Report on Etna (Italy) — 15 March-21 March 2017
Smithsonian / US Geological Survey Weekly Volcanic Activity Report,
15 March-21 March 2017
Managing Editor: Sally Kuhn Sennert
Please cite this report as:
Global Volcanism Program, 2017. Report on Etna (Italy). In: Sennert, S K (ed.), Weekly Volcanic Activity Report, 15 March-21 March 2017. Smithsonian Institution and US Geological Survey.
37.748°N, 14.999°E; summit elev. 3320 m
All times are local (unless otherwise noted)
INGV reported that during the morning of 15 March lava began to flow down the S flank of Etna's Southeast Crater (SEC) - New Southeast Crater (NSEC) cone complex. Activity rapidly intensified at 0800, and by 1000 near-constant Strombolian explosions were generating ash plumes. The lava flow reached the base of the cone and traveled S. By late afternoon the lava was advancing on top of lava flows from the previous eruption. The intensity of the Strombolian activity reached a peak around 1840-1845, and by the evening both the eruptive activity and seismicity gradually diminished.

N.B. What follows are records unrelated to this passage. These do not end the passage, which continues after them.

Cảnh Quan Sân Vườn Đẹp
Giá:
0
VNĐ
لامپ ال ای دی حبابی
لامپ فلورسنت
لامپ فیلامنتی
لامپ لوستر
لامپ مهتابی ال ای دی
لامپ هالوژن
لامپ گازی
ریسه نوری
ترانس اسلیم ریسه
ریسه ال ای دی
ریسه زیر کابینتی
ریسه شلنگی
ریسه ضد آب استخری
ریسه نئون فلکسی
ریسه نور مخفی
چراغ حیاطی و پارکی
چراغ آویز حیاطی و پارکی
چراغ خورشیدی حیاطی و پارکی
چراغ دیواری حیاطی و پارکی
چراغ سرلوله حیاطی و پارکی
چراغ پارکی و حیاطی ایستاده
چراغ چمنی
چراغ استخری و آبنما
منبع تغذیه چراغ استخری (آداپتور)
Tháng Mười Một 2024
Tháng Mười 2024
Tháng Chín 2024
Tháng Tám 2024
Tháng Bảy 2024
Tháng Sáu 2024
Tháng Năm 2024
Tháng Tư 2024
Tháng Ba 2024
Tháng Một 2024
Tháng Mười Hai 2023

Just before midnight a new lava flow began to effuse from a vent on the S flank of the cone. On 16 March at 1243 a phreato-magmatic explosion occurred at the front of a lava flow where it contacted an area covered with snow. An INGV-Osservatorio Etneo volcanologist was injured in the explosion, suffering minor bruises. A news article noted that about 10 people were injured during the event.
Geological Summary. Mount Etna, towering above Catania, Sicily's second largest city, has one of the world's longest documented records of historical volcanism, dating back to 1500 BCE. Historical lava flows of basaltic composition cover much of the surface of this massive volcano, whose edifice is the highest and most voluminous in Italy. The Mongibello stratovolcano, truncated by several small calderas, was constructed during the late Pleistocene and Holocene over an older shield volcano. The most prominent morphological feature of Etna is the Valle del Bove, a 5 x 10 km horseshoe-shaped caldera open to the east. Two styles of eruptive activity typically occur, sometimes simultaneously. Persistent explosive eruptions, sometimes with minor lava emissions, take place from one or more summit craters. Flank vents, typically with higher effusion rates, are less frequently active and originate from fissures that open progressively downward from near the summit (usually accompanied by Strombolian eruptions at the upper end). Cinder cones are commonly constructed over the vents of lower-flank lava flows. Lava flows extend to the foot of the volcano on all sides and have reached the sea over a broad area on the SE flank.